| Exercise aim |
Write out each entry below exactly. Do not include the images.
START Records provided
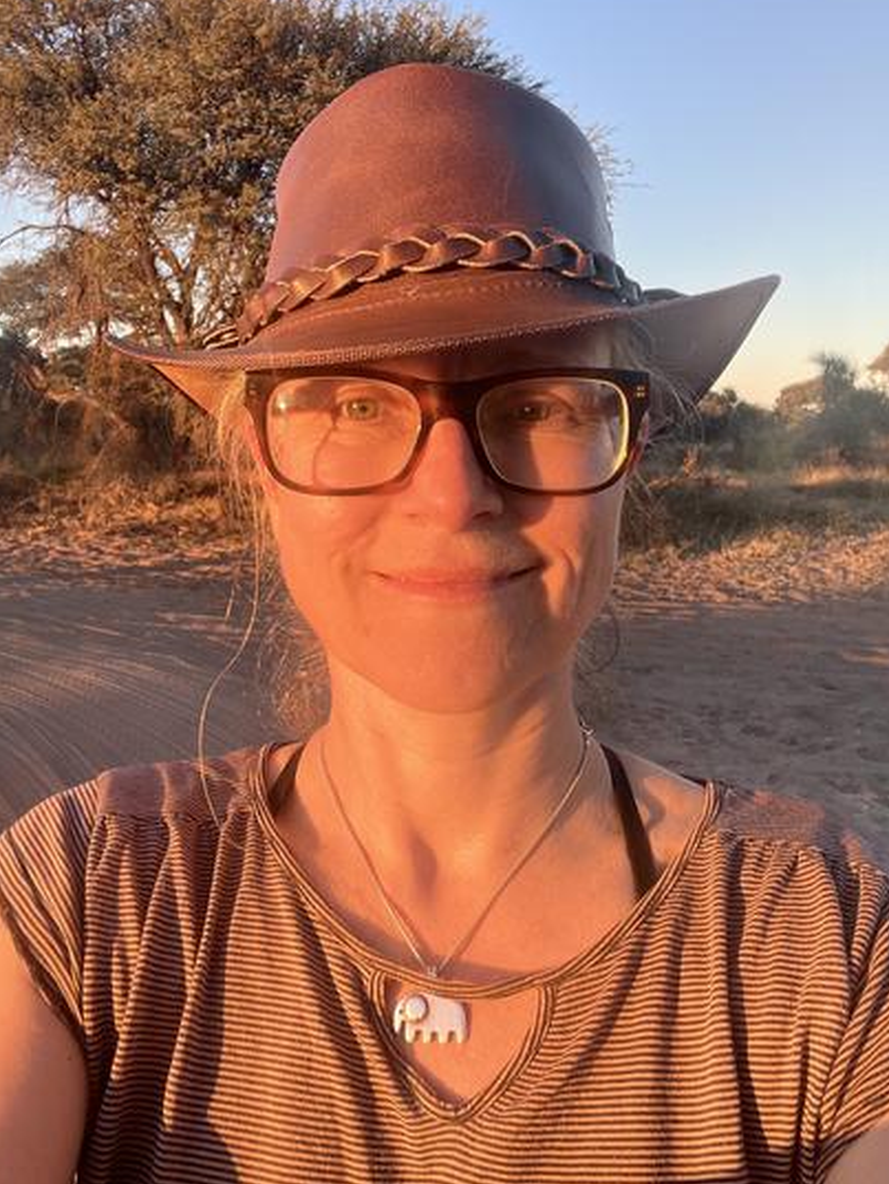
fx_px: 1061
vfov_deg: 58.3
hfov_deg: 45.5
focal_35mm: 31
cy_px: 579
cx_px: 437
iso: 25
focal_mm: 2.71
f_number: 2.2
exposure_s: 1/121
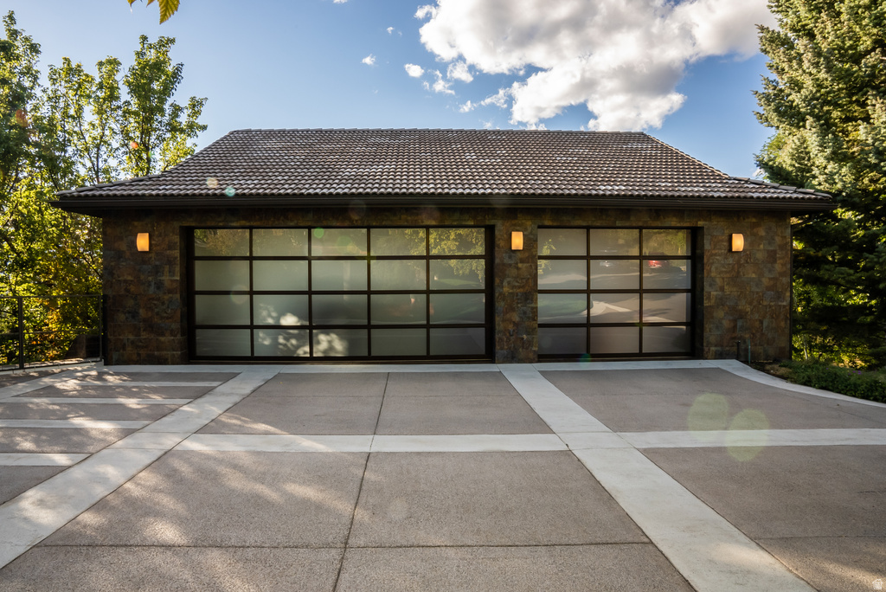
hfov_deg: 73.7
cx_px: 443
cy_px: 296
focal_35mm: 24
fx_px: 591
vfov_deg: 53.2
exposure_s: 1/50
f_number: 22
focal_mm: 24
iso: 500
END Records provided
| Answer for this exercise |
fx_px: 1061
vfov_deg: 58.3
hfov_deg: 45.5
focal_35mm: 31
cy_px: 579
cx_px: 437
iso: 25
focal_mm: 2.71
f_number: 2.2
exposure_s: 1/121
hfov_deg: 73.7
cx_px: 443
cy_px: 296
focal_35mm: 24
fx_px: 591
vfov_deg: 53.2
exposure_s: 1/50
f_number: 22
focal_mm: 24
iso: 500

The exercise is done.